Passage:
# My Babies



## Peeps (May 24, 2010)

Pics of my two CRAZY jack Russell's Rocky and Jack, they are sisters. Rocky is blind, we take her 4 hours away to a specialist every 2 months. It's a long drive. She currently just went blind and now she is learning command words. She bumps into thing but I say "watch it" and she stops. BUT she is such a happy dog, she inspires me, I love them so much. She still goes for walks, she still runs around in the backyard and goes swimming. She gets eye drops 7 times a day, different kinds and she is such a good girl with it. She has trouble with the stairs so I carry her up. So I just thought I would post some pics of them.

Rocky




























Jack


----------



## MetalHead (Aug 18, 2010)

awwww such cute dogs!


----------



## Peeps (May 24, 2010)

Thanks a lot!!!


----------



## FishMatt (May 12, 2010)

Yep very cute!


----------



## Peeps (May 24, 2010)

Thanks!!! They are cute but they are trouble makers, lol.


----------



## Blue Cray (Oct 19, 2007)

how many pets do you have?


----------



## Peeps (May 24, 2010)

I have two parrots, one yellow indian ringneck named Chiquita Banana, one green cheek conure named Boomer. One chinchilla named Tucker and two Jack Russell terriers and fish tanks, lol. I had 4 chinchillas but a few days ago three passed away. Im getting a necro done to see what happened. Im in shock still and very upset. When I walked into the chin room I thought I was going to pass out. Tucker is in with me and there was no cross contamination.


----------



## Blue Cray (Oct 19, 2007)

What does your husband think of all these animals?


----------



## Peeps (May 24, 2010)

Im not married, single, lol. So if I do meet someone they MUST love animals. ;-)


----------



## NativeKeeper (Aug 22, 2010)

Data extract:
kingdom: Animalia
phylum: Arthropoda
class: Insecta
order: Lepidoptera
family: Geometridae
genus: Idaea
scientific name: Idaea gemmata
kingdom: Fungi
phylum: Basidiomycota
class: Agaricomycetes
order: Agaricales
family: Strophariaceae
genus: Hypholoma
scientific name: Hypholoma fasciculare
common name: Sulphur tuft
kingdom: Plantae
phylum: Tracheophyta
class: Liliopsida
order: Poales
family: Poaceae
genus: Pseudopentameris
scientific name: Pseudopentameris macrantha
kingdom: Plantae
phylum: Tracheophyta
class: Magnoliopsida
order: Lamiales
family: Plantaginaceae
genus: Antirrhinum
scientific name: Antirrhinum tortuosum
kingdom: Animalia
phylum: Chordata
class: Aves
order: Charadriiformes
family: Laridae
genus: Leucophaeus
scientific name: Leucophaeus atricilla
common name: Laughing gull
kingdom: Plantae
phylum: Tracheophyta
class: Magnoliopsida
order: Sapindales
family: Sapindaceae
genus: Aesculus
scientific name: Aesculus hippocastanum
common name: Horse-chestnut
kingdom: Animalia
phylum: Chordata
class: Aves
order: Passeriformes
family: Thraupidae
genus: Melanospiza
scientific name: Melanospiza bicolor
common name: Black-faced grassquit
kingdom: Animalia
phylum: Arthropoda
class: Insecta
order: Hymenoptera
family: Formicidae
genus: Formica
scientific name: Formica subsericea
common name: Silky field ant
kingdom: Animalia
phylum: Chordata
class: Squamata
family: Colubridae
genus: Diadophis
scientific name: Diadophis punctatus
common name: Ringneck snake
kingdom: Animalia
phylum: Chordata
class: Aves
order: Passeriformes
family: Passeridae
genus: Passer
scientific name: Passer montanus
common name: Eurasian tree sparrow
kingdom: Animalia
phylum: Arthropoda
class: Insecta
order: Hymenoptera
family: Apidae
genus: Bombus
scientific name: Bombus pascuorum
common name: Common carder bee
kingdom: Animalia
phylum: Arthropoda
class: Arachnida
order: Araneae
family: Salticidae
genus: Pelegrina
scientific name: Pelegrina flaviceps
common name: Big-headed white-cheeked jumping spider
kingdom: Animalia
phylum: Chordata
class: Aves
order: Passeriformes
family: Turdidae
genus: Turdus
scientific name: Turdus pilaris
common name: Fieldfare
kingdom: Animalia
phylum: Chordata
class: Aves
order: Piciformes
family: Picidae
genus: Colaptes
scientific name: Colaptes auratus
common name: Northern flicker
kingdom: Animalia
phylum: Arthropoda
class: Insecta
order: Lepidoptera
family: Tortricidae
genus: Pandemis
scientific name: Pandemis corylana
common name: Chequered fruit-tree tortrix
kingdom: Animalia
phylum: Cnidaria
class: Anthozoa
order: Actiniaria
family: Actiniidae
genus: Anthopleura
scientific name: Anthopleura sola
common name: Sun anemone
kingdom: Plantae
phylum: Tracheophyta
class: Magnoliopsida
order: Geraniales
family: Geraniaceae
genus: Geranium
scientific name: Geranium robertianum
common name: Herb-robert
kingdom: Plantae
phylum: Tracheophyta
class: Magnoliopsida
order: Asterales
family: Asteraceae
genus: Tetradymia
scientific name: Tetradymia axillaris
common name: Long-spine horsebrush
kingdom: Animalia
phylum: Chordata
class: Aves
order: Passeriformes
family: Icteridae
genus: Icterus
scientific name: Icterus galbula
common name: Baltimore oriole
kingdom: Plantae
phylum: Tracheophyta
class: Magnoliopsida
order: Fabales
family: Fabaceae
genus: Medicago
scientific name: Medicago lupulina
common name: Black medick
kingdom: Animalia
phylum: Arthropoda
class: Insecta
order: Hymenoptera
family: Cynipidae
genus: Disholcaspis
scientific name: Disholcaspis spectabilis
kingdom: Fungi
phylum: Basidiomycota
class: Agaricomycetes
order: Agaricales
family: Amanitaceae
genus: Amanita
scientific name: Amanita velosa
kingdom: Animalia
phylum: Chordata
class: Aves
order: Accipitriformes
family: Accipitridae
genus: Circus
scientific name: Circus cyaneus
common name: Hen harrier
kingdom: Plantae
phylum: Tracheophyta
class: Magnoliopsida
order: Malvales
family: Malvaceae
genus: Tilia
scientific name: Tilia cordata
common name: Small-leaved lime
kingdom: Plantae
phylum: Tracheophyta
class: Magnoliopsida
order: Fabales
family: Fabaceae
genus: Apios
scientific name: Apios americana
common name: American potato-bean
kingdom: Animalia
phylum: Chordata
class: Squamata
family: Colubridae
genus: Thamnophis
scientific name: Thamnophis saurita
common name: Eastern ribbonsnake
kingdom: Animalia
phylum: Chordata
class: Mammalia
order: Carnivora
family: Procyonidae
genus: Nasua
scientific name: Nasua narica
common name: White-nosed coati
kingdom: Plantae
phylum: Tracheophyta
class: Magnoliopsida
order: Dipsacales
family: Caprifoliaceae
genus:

Task requirements:
Answer these from the pet forum thread:
1. How many times a day does Rocky get eye drops?
2. What is the name of the green cheek conure?
3. How many chinchillas did Peeps have before three passed away?

Solution:
1. 7 times a day
2. Boomer
3. 4